The required result is a line count: how many lines in this data hold the word "Hello". Give only that.

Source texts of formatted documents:
☆ ☆ ☆

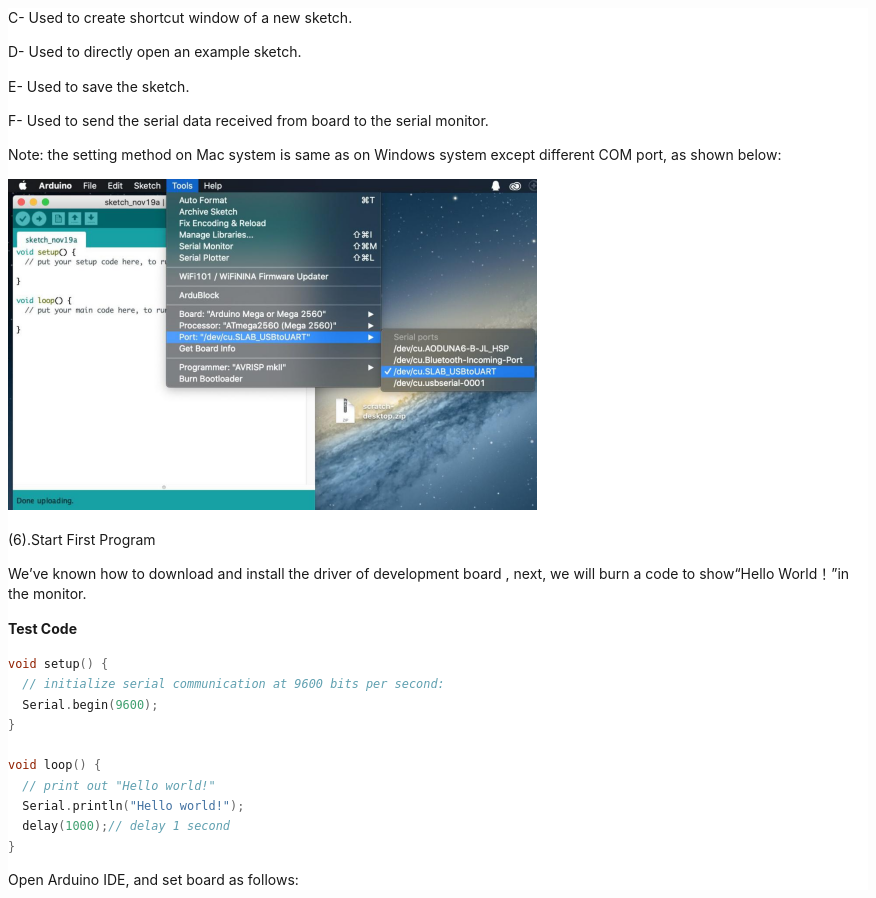 C- Used to create shortcut window of a new sketch.

D- Used to directly open an example sketch.

E- Used to save the sketch.

F- Used to send the serial data received from board to the serial monitor.

Note: the setting method on Mac system is same as on Windows system except different COM port, as shown below:

![image-20230414100033622](./media/image-20230414100033622-1681697254542-101.png)

(6).Start First Program

We’ve known how to download and install the driver of development board , next, we will burn a code to show“Hello World！”in the monitor.

**Test Code**

```c
void setup() {
  // initialize serial communication at 9600 bits per second:
  Serial.begin(9600);   
}

void loop() {
  // print out "Hello world!"
  Serial.println("Hello world!");
  delay(1000);// delay 1 second
}
```

Open Arduino IDE, and set board as follows:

☆ ☆ ☆

Written answer. 3